Meta AI Releases New Quantized Versions of Llama 3.2(1B & 3B)

Llama 3.2 Quantized

Meta AI Releases New Quantized versions of Llama 3.2 (1B & 3B) models with 2-4x increases in inference Speed and 56% Reduction in Model Size.

Open Table of contents

Introduction
- Key takeaways
Accuracy
Safety
Availability
Conclusion

Introduction

Meta AI has recently released new quantized versions of the Llama 3.2 (1B & 3B) models. These quantized models are designed to be more efficient and lightweight, with a 56% reduction in model size and 2-4x increases in inference speed compared to the original BF16 models.

Key takeaways

As Meta has access to computing resources, training data, full evaluations and safety, they are uniquely positioned to provide quantized models.
These are their first quantized models in the Llama category. These instruction-tuned models apply the same quality and safety requirements as the original 1B and 3B models.
These models are 56% smaller and 2-4x faster than the original BF16 models.
Techniques used to quantizing Llama 3.2 1B and 3B models:
- Quantization-Aware Training with LoRA adaptors - This technique prioritizes accuracy.
- SpinQuant - This is a state-of-the-art post-training quantization method that prioritizes portability.
Inference using both quantization techniques is supported in Llama Stack reference implementation via PyTorch’s ExecuTorch framework
These models are available on Qualcomm and MediaTek SoCs with Arm CPUs.

Accuracy

Llama-3.2 1B QLoRA delivers competitive accuracy to Llama-3.2 1B BF16 while improving the inference speed significantly on Android phones.

Llama 3.2 1B QLoRA

Similar improvements were observed for the 3B model.

Safety

As these models are small and can be executed on mobile devices, they can run offline and the data never leaves the device. This ensures user privacy and data security.

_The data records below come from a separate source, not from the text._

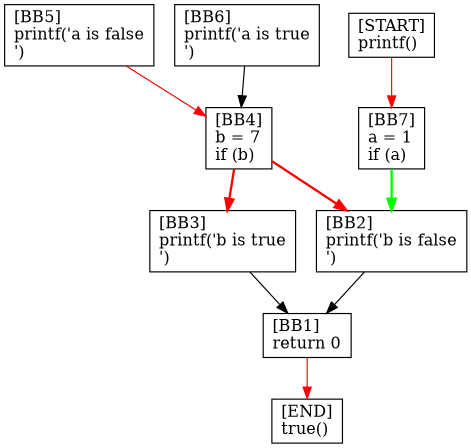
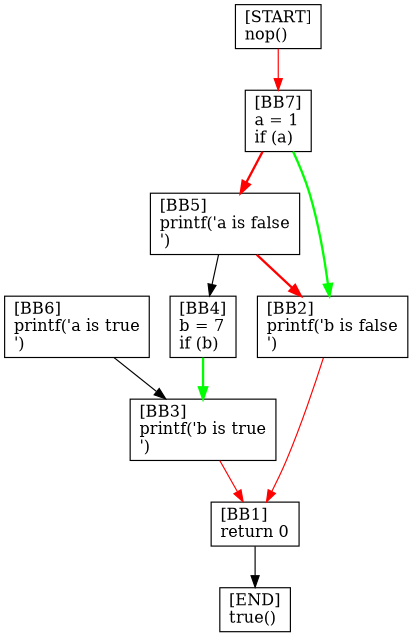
  digraph {
    node [shape=box]
    n1 [label="[BB7]\la = 1\lif (a)\l"]
    n2 [label="[BB5]\lprintf('a is false\n')\l"]
    n3 [label="[BB2]\lprintf('b is false\n')\l"]
    n4 [label="[BB6]\lprintf('a is true\n')\l"]
    n5 [label="[BB4]\lb = 7\lif (b)\l"]
    n6 [label="[BB3]\lprintf('b is true\n')\l"]
    n7 [label="[BB1]\lreturn 0\l"]
    n8 [label="[END]\ltrue()\l"]
-   n9 [label="[START]\lprintf()\l"]
+   n9 [label="[START]\lnop()\l"]
+   n1 -> n2 [color=red penwidth=2]
    n1 -> n3 [color=green penwidth=2]
-   n2 -> n5 [color=red]
-   n3 -> n7
-   n4 -> n5
-   n5 -> n3 [color=red penwidth=2]
-   n5 -> n6 [color=red penwidth=2]
-   n6 -> n7
-   n7 -> n8 [color=red]
+   n2 -> n5
+   n3 -> n7 [color=red]
+   n4 -> n6
+   n2 -> n3 [color=red penwidth=2]
+   n5 -> n6 [color=green penwidth=2]
+   n6 -> n7 [color=red]
+   n7 -> n8
    n9 -> n1 [color=red]
  }
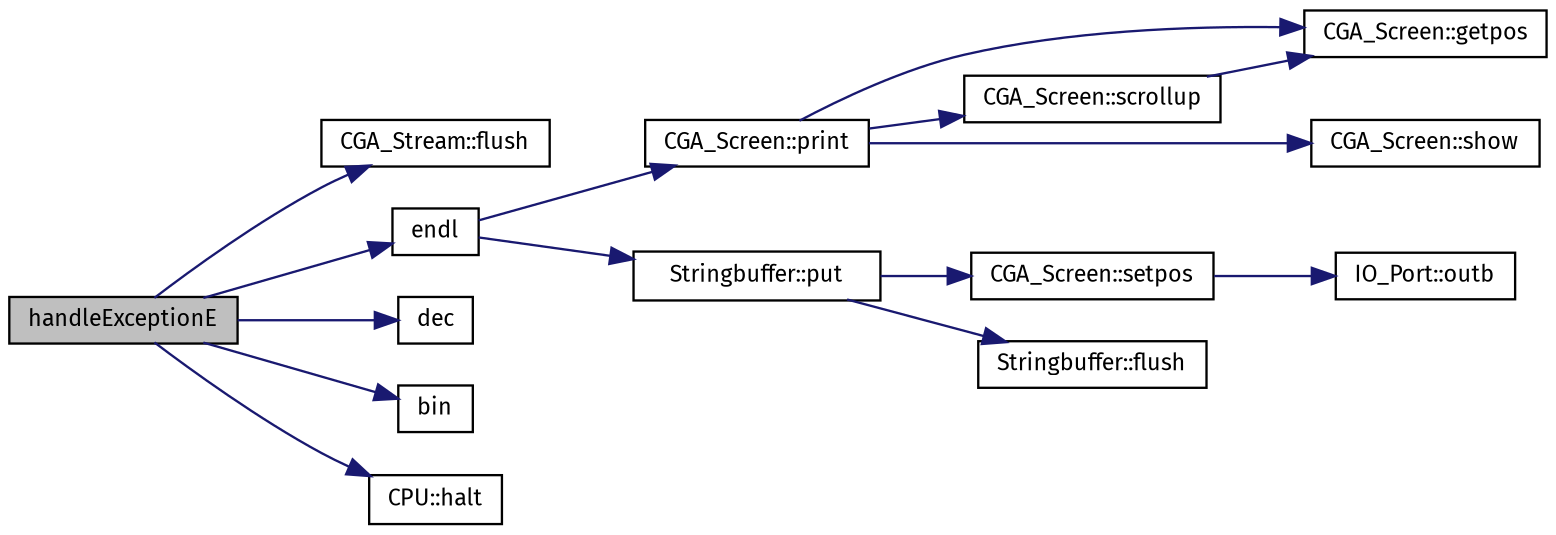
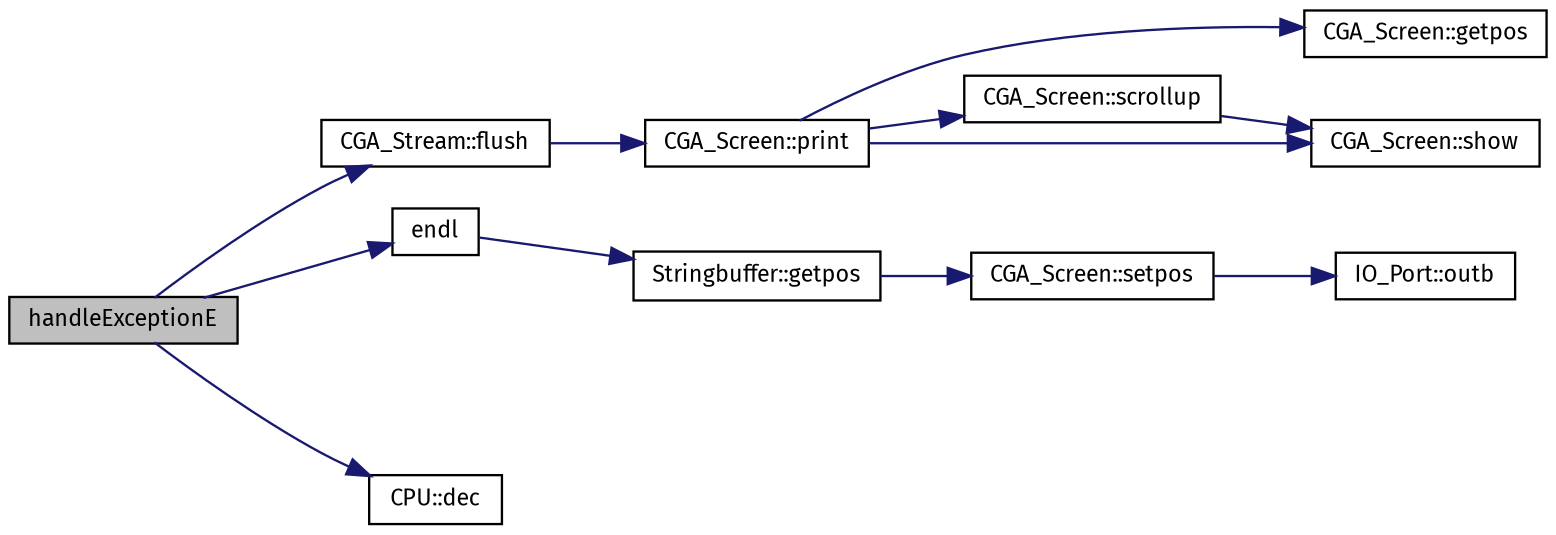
  digraph {
    fontname="Fira Sans"
    rankdir=LR
    node [color=black fontname="Fira Sans" fontsize=10 shape=record]
    edge [color=midnightblue fontname="Fira Sans" fontsize=10 labelfontname=FreeSans labelfontsize=10 style=solid]
    n1 [fillcolor=grey75 fontcolor=black height=0.2 label=handleExceptionE style=filled width=0.4]
    n2 [height=0.2 label="CGA_Stream::flush" width=0.4]
    n3 [height=0.2 label=endl width=0.4]
-   n4 [height=0.2 label=dec width=0.4]
-   n5 [height=0.2 label=bin width=0.4]
-   n6 [height=0.2 label="CPU::halt" width=0.4]
+   n6 [height=0.2 label="CPU::dec" width=0.4]
    n7 [height=0.2 label="CGA_Screen::print" width=0.4]
-   n8 [height=0.2 label="Stringbuffer::put" width=0.4]
+   n8 [height=0.2 label="Stringbuffer::getpos" width=0.4]
    n9 [height=0.2 label="CGA_Screen::getpos" width=0.4]
    n10 [height=0.2 label="CGA_Screen::scrollup" width=0.4]
    n11 [height=0.2 label="CGA_Screen::show" width=0.4]
    n12 [height=0.2 label="CGA_Screen::setpos" width=0.4]
    n13 [height=0.2 label="IO_Port::outb" width=0.4]
-   n14 [height=0.2 label="Stringbuffer::flush" width=0.4]
    n1 -> n2
    n1 -> n3
-   n1 -> n4
-   n1 -> n5
    n1 -> n6
-   n3 -> n7
+   n2 -> n7
    n3 -> n8
    n7 -> n9
    n7 -> n10
    n7 -> n11
    n8 -> n12
-   n8 -> n14
-   n10 -> n9
+   n10 -> n11
    n12 -> n13
  }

As these models execute locally it opens up numerous possibilities for the on-device AI capabilities.

Availability

The models can be downloaded from Hugging Face or Llama Website

Conclusion

The release of the quantized versions of Llama 3.2 (1B & 3B) models is a significant milestone for Meta AI. These models are more efficient and lightweight, with a 56% reduction in model size and 2-4x increases in inference speed compared to the original BF16 models. This will enable developers to deploy AI models more easily on resource-constrained devices, opening up new possibilities for AI applications in various industries.